Gazetecilik ve gerçek gazeteciler; Gazeteciliği yanlış anlayıp yanlış yorumlayanlardan ne çektiysek çekti, çekiyor da…
Zonguldak Valisi Sayın Mustafa Tutulmaz’ı ve niyetini anlatmama gerek yok, her şey ortada…
“Herkesin kendi evinin önünü temizlemesi gerektiği” üzerinden gidersek gazetecilik mesleğinin getirildiği durumu hatırlatmak kafi gelecektir…
Gazetecilik; Son zamanlarda zannedilenin aksine,
“Şantaj, algı, ahlaksız yazı yazmak” olmadığı gibi
“Her şeyi bilen” edasıyla kibirli hareketlerde bulunup muhatap aldığını aşağılamak da değildir…
Herkes gibi gazeteci de yanlış yapar! Lakin bizdeki gazetecilerin(Lafın gelişi) hatalarını kabul etmemek gibi bir ego takıntıları var!
29 Ekim Cumhuriyet Bayramı münasebetiyle Ereğli’de yapılacağı açıklanan Edip Akbayram konserini Bartın’da yaşanan ve 41 madencimizin acısının devam ettiği günlerde iptal edildi…
FOX Tv sunucusu Selçuk Tepeli, adeta tepindi!
Zonguldak Valisi Mustafa Tutulmaz’a haddini aşan konuşmalar yaparak, sesini yükselterek azarlayıcı ifadelerle üslubunda çirkinliğin zirvesine varan Selçuk Tepeli’ye gerekli tepkiler gösterildi…
“Zonguldak Valisi kim ya” diyecek kadar gazeteci kimliğinin dışına çıkan ve Devletin mülkü amirini hiçe sayan Fox TV sunucusu Tepeli, ego, kibir ve ukalalık içeren hareketiyle ne MAL(!) olduğunu bir kez daha gösterdi…

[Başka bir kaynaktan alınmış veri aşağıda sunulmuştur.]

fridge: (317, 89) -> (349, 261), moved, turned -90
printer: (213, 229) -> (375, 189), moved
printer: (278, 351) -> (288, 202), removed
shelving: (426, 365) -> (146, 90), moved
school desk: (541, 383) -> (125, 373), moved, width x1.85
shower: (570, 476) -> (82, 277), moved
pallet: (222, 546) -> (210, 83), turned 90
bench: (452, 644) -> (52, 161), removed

Böylesi üslup ne gazeteciye yakışır nede devletin valisine, milletvekiline, vatandaşına karşı gösterilir!
Böylesi üsluplulara da
“Sen kimsin” de denir, reytinglerde dibe de vurdurulur!
Fırsat buldukça hatırlatıyorum, yine hatırlatayım…

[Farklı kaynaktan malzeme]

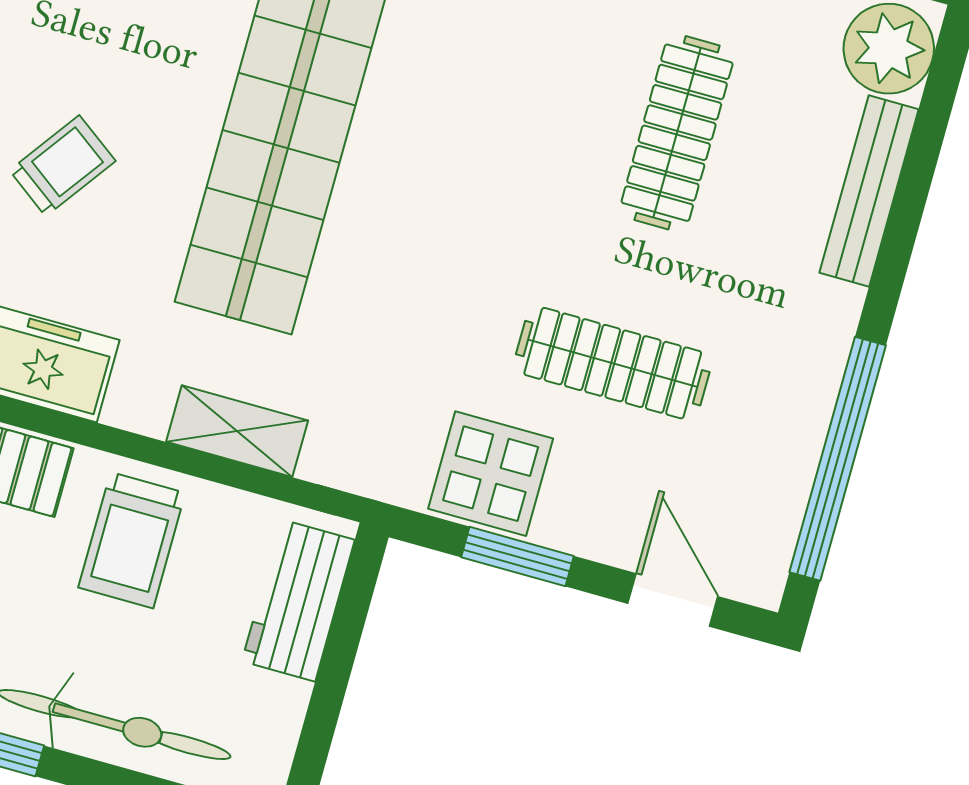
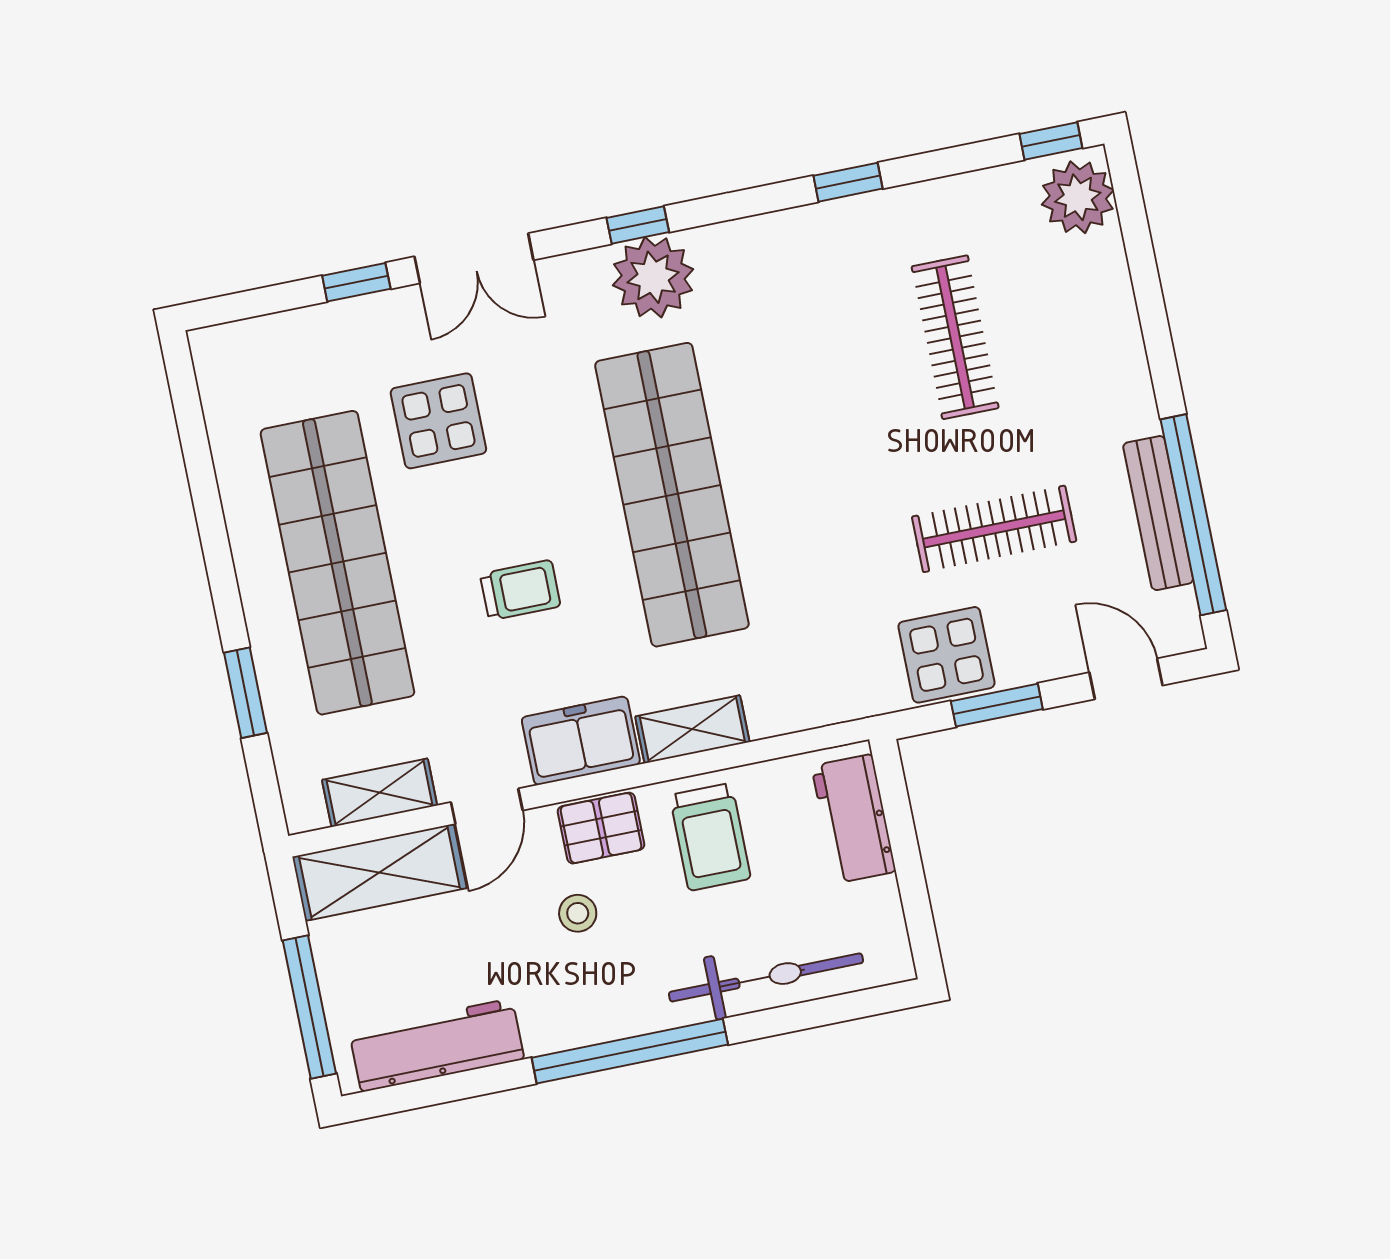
trolley: (63, 166) -> (520, 590), turned 54
bench: (869, 191) -> (1158, 513), moved
shelving: (237, 431) -> (692, 729), moved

Zonguldak’ta maden ocağında çocukların çalıştırılma haberinin yapılmasının ardından ünlü, bir o kadar da çapsız
Mesut Yar, gazetecileri dinlemeden valiliğin düzenlediği düzmece rapor üzerinden yazdığı köşe ile gazetecileri hedef tahtası yapmış, çocukların geleceğiyle oynamıştı!
Sözün özü; Bunlar ve türevlerinin ünlü olmasına değil çapına ve söylemlerinin, yazılarının niteliğine bakın!
Ve lütfen bir kişinin yaptığı saçmalıkları tüm gazetecilik camiasına mal etmeyelim…
***
HAFTANIN SÖZÜ:
“İzmir, Antalya ve Trabzon hattı kurulursa Zonguldak’ta bir numara olur ve hiçbir boş koltuk kalmaz. Ne gidişte ne dönüştü… O zaman çevre illerdeki tüm vatandaşlar da buradaki havalimanına akın edecektir”
Akcansa Tur idarecisi Hakkı Koç ve Turizmci Ferhat Uzun
***
SÖZÜN ÖZÜ:
“Her şeyini kaybetsen de merhametini kaybetme… Merhamet; insanı insan yapan en önemli duygudur.”